### [Selected text]
*****

Promoting anarchy as the true law of the universe The Joker unleashes a campaign of terror upon Gotham, trampling upon Bruce Wayne’s dream in the process. Setting out to prove the folly of placing faith in people because they are invariably corruptible, he is painted (both literally and figuratively) as some sort of deranged, extremist revolutionary, instigating the downfall of Harvey Dent as his coup de grace.

Though Dent’s story at times feels somewhat tacked on, especially towards the final third, Goyer and the scriptwriters have done well to etch-in and condense such an integral character of Batman lore along-side The Joker’s scene/film stealing. Ekhart, on the reverse of his two sided performance, is excellent depicting a fallen hero who rapidly descends into madness after being manipulated by The Joker and exposed to the world’s dark truths.

As the title would suggest this is a dark film, sometimes oppressively so for the immersed viewer subjected to its ample running time. Length aside the film is well paced and lean as hell, perhaps even to its disadvantage where, as has since become customary, Nolan is almost too sharp for his own good. Despite juggling many moving parts things always seem to conveniently ‘fit’ and fall into place in Nolan’s films, which in this instance lies at odds with the chaotic nature of one chief antagonist who just does things. But really, this is just nit-picking an otherwise impeccable film that hurtles along towards its appealingly downbeat conclusion. Ultimately Nolan, an obvious respecter of audience intelligence, must be lauded for creating a thematically rich and rewarding experience that demands our attention: this is fantasy for the thinking person indeed.

*****

### [Supplied records]
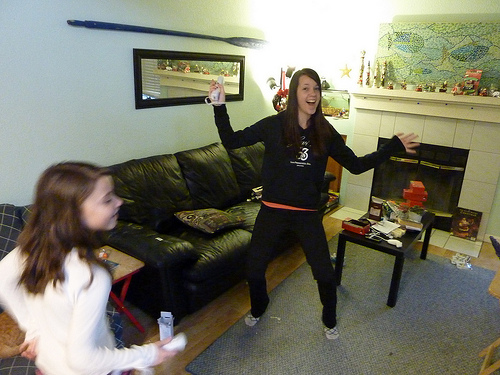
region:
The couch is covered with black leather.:
[120, 141, 260, 306]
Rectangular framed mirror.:
[130, 45, 245, 105]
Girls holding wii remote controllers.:
[150, 70, 225, 355]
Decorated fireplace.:
[330, 50, 495, 215]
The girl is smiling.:
[285, 60, 325, 120]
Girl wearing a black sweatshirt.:
[255, 110, 325, 205]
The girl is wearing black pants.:
[245, 205, 335, 325]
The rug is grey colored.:
[230, 270, 485, 370]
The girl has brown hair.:
[15, 155, 90, 290]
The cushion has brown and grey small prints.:
[175, 201, 241, 231]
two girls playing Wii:
[0, 65, 421, 374]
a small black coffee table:
[331, 194, 436, 307]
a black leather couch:
[93, 136, 268, 322]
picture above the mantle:
[375, 17, 498, 87]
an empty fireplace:
[370, 133, 472, 232]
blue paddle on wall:
[65, 13, 270, 53]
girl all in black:
[207, 65, 422, 339]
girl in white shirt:
[1, 158, 186, 374]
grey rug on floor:
[181, 230, 498, 372]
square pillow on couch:
[174, 208, 248, 236]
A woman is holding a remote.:
[186, 68, 351, 159]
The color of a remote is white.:
[190, 66, 239, 136]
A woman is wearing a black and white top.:
[200, 74, 412, 217]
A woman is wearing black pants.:
[233, 184, 350, 347]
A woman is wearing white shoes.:
[225, 293, 355, 348]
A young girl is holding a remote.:
[128, 283, 208, 372]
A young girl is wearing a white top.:
[0, 144, 196, 374]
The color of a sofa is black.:
[30, 117, 327, 344]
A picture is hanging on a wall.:
[118, 40, 250, 116]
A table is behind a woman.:
[325, 165, 442, 329]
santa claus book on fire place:
[443, 203, 480, 244]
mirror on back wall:
[131, 49, 246, 105]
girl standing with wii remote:
[193, 69, 427, 371]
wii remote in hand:
[148, 333, 200, 366]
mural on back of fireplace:
[376, 25, 498, 81]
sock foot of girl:
[319, 325, 341, 345]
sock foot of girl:
[241, 307, 266, 329]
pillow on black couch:
[181, 202, 236, 235]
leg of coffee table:
[378, 252, 403, 312]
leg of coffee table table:
[328, 231, 352, 288]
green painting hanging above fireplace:
[350, 18, 495, 88]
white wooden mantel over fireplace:
[342, 71, 497, 138]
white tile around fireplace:
[343, 113, 498, 230]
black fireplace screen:
[375, 137, 464, 214]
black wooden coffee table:
[325, 179, 444, 310]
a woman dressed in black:
[201, 45, 387, 359]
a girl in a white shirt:
[15, 149, 149, 373]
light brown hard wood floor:
[188, 291, 230, 346]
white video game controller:
[198, 72, 232, 115]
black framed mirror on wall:
[115, 41, 254, 110]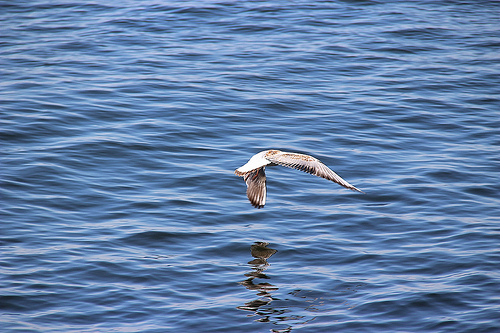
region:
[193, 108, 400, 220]
a seagull flying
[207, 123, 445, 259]
the bird has its wings spread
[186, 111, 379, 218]
the bird is low to the water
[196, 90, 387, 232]
the bird is flying directly above the water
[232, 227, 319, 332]
this is the reflection of the bird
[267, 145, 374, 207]
the bird has grey and black feathers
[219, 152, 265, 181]
the bird's tail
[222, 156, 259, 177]
tail feathers of the bird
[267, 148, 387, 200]
this is a wing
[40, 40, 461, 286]
the water is a deep and dark blue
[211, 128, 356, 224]
seagull flying over water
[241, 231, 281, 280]
reflection of seagull in water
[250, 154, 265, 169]
white tail fin of bird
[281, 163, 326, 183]
black wing tips of bird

*****

### [Instructions]
(1) Update the film review from "Promoting anarchy as" up to and including "world’s dark truths.", replacing "Gotham" with "Gotham City".
(2) Take the film review further, continuing it from its last sentence.
The records come from a separate source, unrelated to the film review.

### [Responses in order]
(1)
Promoting anarchy as the true law of the universe The Joker unleashes a campaign of terror upon Gotham City, trampling upon Bruce Wayne’s dream in the process. Setting out to prove the folly of placing faith in people because they are invariably corruptible, he is painted (both literally and figuratively) as some sort of deranged, extremist revolutionary, instigating the downfall of Harvey Dent as his coup de grace.

Though Dent’s story at times feels somewhat tacked on, especially towards the final third, Goyer and the scriptwriters have done well to etch-in and condense such an integral character of Batman lore along-side The Joker’s scene/film stealing. Ekhart, on the reverse of his two sided performance, is excellent depicting a fallen hero who rapidly descends into madness after being manipulated by The Joker and exposed to the world’s dark truths.

(2)
Like how The Joker says ‘In their last moments, people show you who they really are’, the true colouring of Nolan and his creative sidekicks’ monumental effort becomes apparent during the moody finale. As Gordon summarises in profound soliloquy and the last shots play out with a crescendo of resonance, one can’t help but feel that The Dark Knight fulfils a potential, essentially sixty-plus years in the making, the ‘Batman film’ always had. Allowing us to forget the meatloaf of the past it is a prime steak of sumptuous cinematic quality, standing as the antidote for the, let’s face it, increasingly troubled summer blockbuster, and providing the powered-up interpretation such a complex and mythic character both needed and deserved.

Stick a fork in it Mr Nolan. Or better yet a pencil.